Des recherches de l’université de Toronto (Prof. Jennifer Thompson) ont montré qu’une excuse perçue comme non authentique peut aggraver la blessure au lieu de l’apaiser.
Le pardon, un remède psychologique… et parfois physique
Le pardon – qu’il soit adressé aux autres ou à soi-même – a aussi des bénéfices sur la santé. Une étude de l’Université de Miami (Toussaint et al., 2012) a constaté que les personnes qui s’excusent et vivent le pardon présentent moins de stress, d’anxiété et de dépression, ainsi que moins de symptômes physiques comme les maux de tête ou les troubles du sommeil.
Le modèle REACH pour apprendre à pardonner
Le psychologue Everett Worthington, qui a consacré sa carrière à l’étude du pardon après l’assassinat de son frère, a développé la méthode REACH :
- R – Recall the hurt (Se rappeler la blessure) : reconnaître la douleur et les faits, sans minimiser ni fuir.
- E – Empathize with the offender (Éprouver de l’empathie pour l’auteur) : voir la personne dans sa complexité, comprendre ses motivations sans forcément les justifier.
- A – Altruistic gift of forgiveness (Offrir le pardon comme un cadeau) : libérer son cœur du poids de la colère, pour soi-même avant tout.
- C – Commit to forgive (S’engager à pardonner) : prendre une décision consciente, parfois ritualisée, qui ancre l’acte de pardon.
- H – Hold on to forgiveness (Maintenir le pardon) : gérer les rechutes émotionnelles et réaffirmer son choix de pardonner.
Pourquoi est-ce si difficile ?
Nous aimons nous voir comme des « gens bien » ; admettre une erreur menace cette image.
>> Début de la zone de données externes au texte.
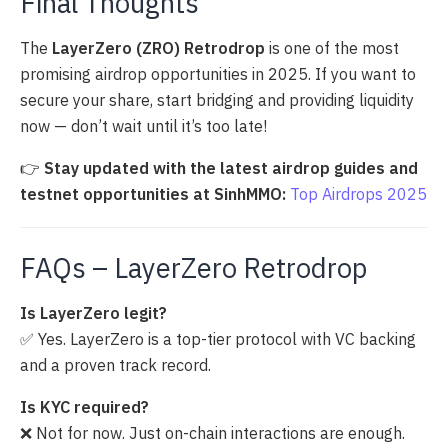
Final Thoughts
The
LayerZero (ZRO) Retrodrop
is one of the most
promising airdrop opportunities in 2025. If you want to
secure your share, start bridging and providing liquidity
now — don’t wait until it’s too late!
👉
Stay updated with the latest airdrop guides and
testnet opportunities at SinhMMO:
Top Airdrops 2025
FAQs – LayerZero Retrodrop
Is LayerZero legit?
✅ Yes. LayerZero is a top-tier protocol with VC backing
and a proven track record.
Is KYC required?
❌ Not for now. Just on-chain interactions are enough.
Il y a aussi la peur de la réaction de l’autre : et s’il ne pardonnait pas ? Ou pire, s’il utilisait notre excuse contre nous ? Enfin, dans les relations de couple ou parent-enfant, le pardon est souvent perçu comme un renoncement au pouvoir.
Ne pas oublier de se pardonner à soi-même
Le pardon ne concerne pas seulement les autres : il est essentiel aussi envers soi-même. Sans cela, la culpabilité et le regret peuvent alimenter l’auto-critique, la dépression et l’isolement. En psychologie positive, le pardon de soi est vu comme un acte de croissance personnelle : non pas effacer le passé, mais en tirer des leçons pour avancer.
💡 En résumé : Pardonner ou s’excuser n’efface pas ce qui s’est passé. Mais c’est un choix libérateur qui ouvre la voie à un futur apaisé, en rétablissant les liens et en renforçant notre propre bien-être émotionnel et physique.